**EXERCISE BRIEF**: Copy the records below exactly as they stand. Leave out the pictures.

**ENTRIES PROVIDED**:
--------

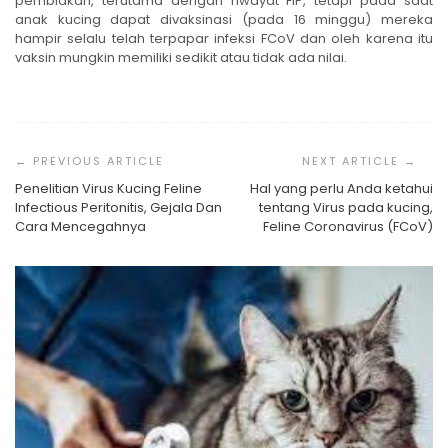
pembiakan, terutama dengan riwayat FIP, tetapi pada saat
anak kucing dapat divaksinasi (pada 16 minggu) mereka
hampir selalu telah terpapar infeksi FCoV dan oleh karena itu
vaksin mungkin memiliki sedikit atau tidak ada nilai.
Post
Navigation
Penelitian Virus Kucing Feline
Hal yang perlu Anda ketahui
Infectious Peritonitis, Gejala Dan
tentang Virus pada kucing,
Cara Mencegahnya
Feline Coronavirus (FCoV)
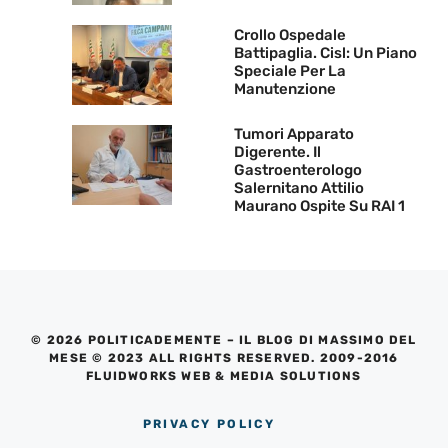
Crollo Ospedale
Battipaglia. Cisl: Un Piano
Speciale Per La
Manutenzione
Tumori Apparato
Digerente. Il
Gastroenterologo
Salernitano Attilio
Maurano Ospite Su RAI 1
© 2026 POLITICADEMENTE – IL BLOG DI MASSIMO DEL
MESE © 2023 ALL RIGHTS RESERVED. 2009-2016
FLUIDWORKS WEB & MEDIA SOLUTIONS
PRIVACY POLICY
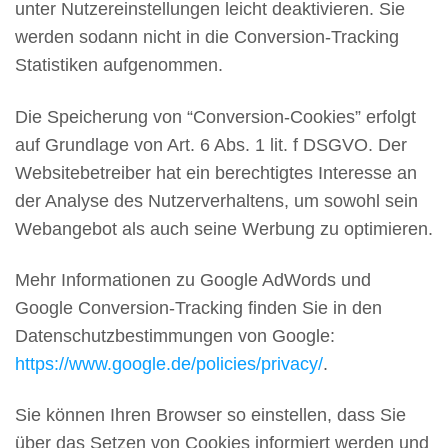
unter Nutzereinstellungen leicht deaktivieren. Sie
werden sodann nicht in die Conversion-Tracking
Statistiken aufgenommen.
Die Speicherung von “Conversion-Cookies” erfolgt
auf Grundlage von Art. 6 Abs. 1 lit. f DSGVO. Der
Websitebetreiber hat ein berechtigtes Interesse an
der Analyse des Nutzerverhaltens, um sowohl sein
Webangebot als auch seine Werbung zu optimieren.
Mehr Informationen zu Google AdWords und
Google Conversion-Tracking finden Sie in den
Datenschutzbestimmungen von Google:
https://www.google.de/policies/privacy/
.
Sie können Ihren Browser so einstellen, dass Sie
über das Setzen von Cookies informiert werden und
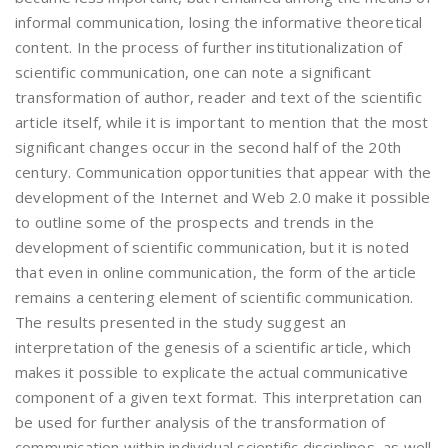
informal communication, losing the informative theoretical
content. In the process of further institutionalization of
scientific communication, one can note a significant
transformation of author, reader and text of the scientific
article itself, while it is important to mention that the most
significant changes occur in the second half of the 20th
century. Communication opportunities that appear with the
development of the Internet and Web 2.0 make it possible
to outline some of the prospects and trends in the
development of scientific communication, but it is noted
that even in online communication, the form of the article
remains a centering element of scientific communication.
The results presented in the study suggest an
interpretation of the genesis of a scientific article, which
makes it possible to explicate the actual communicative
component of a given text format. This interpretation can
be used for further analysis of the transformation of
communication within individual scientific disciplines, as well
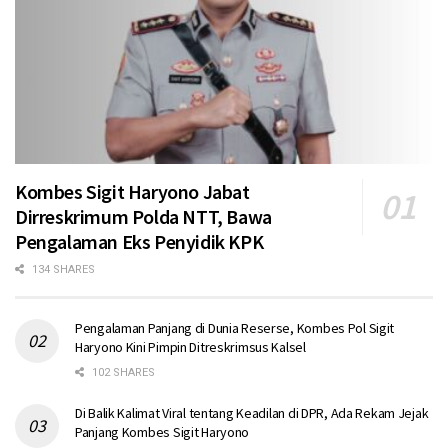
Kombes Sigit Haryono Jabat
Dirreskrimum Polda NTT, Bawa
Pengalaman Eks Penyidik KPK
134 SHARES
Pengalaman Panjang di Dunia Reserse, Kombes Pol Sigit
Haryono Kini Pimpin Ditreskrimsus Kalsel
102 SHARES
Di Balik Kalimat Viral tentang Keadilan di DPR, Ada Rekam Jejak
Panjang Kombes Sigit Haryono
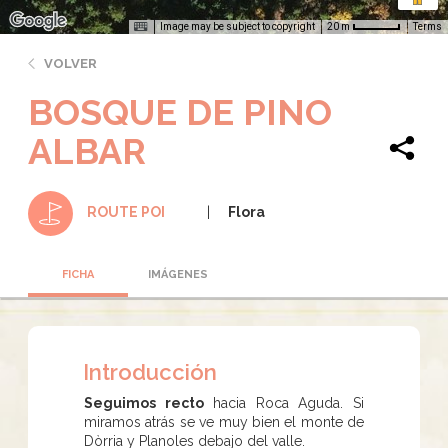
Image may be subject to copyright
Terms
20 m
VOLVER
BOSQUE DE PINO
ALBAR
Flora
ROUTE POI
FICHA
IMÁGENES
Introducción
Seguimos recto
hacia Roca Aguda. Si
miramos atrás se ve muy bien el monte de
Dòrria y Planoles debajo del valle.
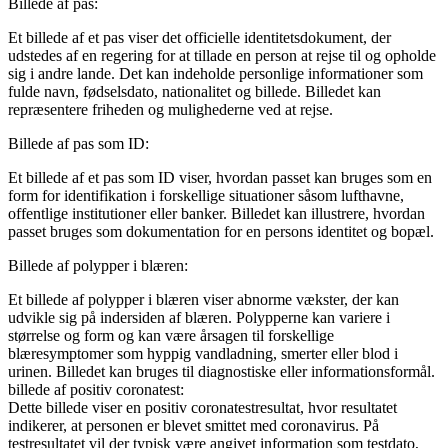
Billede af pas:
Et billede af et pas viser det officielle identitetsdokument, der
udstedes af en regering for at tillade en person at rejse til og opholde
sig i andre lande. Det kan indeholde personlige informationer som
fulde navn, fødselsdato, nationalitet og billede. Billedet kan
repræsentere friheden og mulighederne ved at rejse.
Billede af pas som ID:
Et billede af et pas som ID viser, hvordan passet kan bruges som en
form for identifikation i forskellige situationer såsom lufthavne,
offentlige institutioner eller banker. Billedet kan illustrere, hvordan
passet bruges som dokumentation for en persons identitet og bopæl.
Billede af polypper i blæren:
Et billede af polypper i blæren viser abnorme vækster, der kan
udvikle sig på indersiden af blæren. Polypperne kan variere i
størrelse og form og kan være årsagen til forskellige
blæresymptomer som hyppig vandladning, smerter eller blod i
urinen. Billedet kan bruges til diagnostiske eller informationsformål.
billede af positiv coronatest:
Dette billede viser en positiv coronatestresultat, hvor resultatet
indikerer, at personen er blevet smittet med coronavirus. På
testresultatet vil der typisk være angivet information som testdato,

--------

**ANSWER**:
pembiakan, terutama dengan riwayat FIP, tetapi pada saat
anak kucing dapat divaksinasi (pada 16 minggu) mereka
hampir selalu telah terpapar infeksi FCoV dan oleh karena itu
vaksin mungkin memiliki sedikit atau tidak ada nilai.
Post
Navigation
Penelitian Virus Kucing Feline
Hal yang perlu Anda ketahui
Infectious Peritonitis, Gejala Dan
tentang Virus pada kucing,
Cara Mencegahnya
Feline Coronavirus (FCoV)
Crollo Ospedale
Battipaglia. Cisl: Un Piano
Speciale Per La
Manutenzione
Tumori Apparato
Digerente. Il
Gastroenterologo
Salernitano Attilio
Maurano Ospite Su RAI 1
© 2026 POLITICADEMENTE – IL BLOG DI MASSIMO DEL
MESE © 2023 ALL RIGHTS RESERVED. 2009-2016
FLUIDWORKS WEB & MEDIA SOLUTIONS
PRIVACY POLICY
unter Nutzereinstellungen leicht deaktivieren. Sie
werden sodann nicht in die Conversion-Tracking
Statistiken aufgenommen.
Die Speicherung von “Conversion-Cookies” erfolgt
auf Grundlage von Art. 6 Abs. 1 lit. f DSGVO. Der
Websitebetreiber hat ein berechtigtes Interesse an
der Analyse des Nutzerverhaltens, um sowohl sein
Webangebot als auch seine Werbung zu optimieren.
Mehr Informationen zu Google AdWords und
Google Conversion-Tracking finden Sie in den
Datenschutzbestimmungen von Google:
https://www.google.de/policies/privacy/
.
Sie können Ihren Browser so einstellen, dass Sie
über das Setzen von Cookies informiert werden und
informal communication, losing the informative theoretical
content. In the process of further institutionalization of
scientific communication, one can note a significant
transformation of author, reader and text of the scientific
article itself, while it is important to mention that the most
significant changes occur in the second half of the 20th
century. Communication opportunities that appear with the
development of the Internet and Web 2.0 make it possible
to outline some of the prospects and trends in the
development of scientific communication, but it is noted
that even in online communication, the form of the article
remains a centering element of scientific communication.
The results presented in the study suggest an
interpretation of the genesis of a scientific article, which
makes it possible to explicate the actual communicative
component of a given text format. This interpretation can
be used for further analysis of the transformation of
communication within individual scientific disciplines, as well
Kombes Sigit Haryono Jabat
Dirreskrimum Polda NTT, Bawa
Pengalaman Eks Penyidik KPK
134 SHARES
Pengalaman Panjang di Dunia Reserse, Kombes Pol Sigit
Haryono Kini Pimpin Ditreskrimsus Kalsel
102 SHARES
Di Balik Kalimat Viral tentang Keadilan di DPR, Ada Rekam Jejak
Panjang Kombes Sigit Haryono
Image may be subject to copyright
Terms
20 m
VOLVER
BOSQUE DE PINO
ALBAR
Flora
ROUTE POI
FICHA
IMÁGENES
Introducción
Seguimos recto
hacia Roca Aguda. Si
miramos atrás se ve muy bien el monte de
Dòrria y Planoles debajo del valle.
Billede af pas:
Et billede af et pas viser det officielle identitetsdokument, der
udstedes af en regering for at tillade en person at rejse til og opholde
sig i andre lande. Det kan indeholde personlige informationer som
fulde navn, fødselsdato, nationalitet og billede. Billedet kan
repræsentere friheden og mulighederne ved at rejse.
Billede af pas som ID:
Et billede af et pas som ID viser, hvordan passet kan bruges som en
form for identifikation i forskellige situationer såsom lufthavne,
offentlige institutioner eller banker. Billedet kan illustrere, hvordan
passet bruges som dokumentation for en persons identitet og bopæl.
Billede af polypper i blæren:
Et billede af polypper i blæren viser abnorme vækster, der kan
udvikle sig på indersiden af blæren. Polypperne kan variere i
størrelse og form og kan være årsagen til forskellige
blæresymptomer som hyppig vandladning, smerter eller blod i
urinen. Billedet kan bruges til diagnostiske eller informationsformål.
billede af positiv coronatest:
Dette billede viser en positiv coronatestresultat, hvor resultatet
indikerer, at personen er blevet smittet med coronavirus. På
testresultatet vil der typisk være angivet information som testdato,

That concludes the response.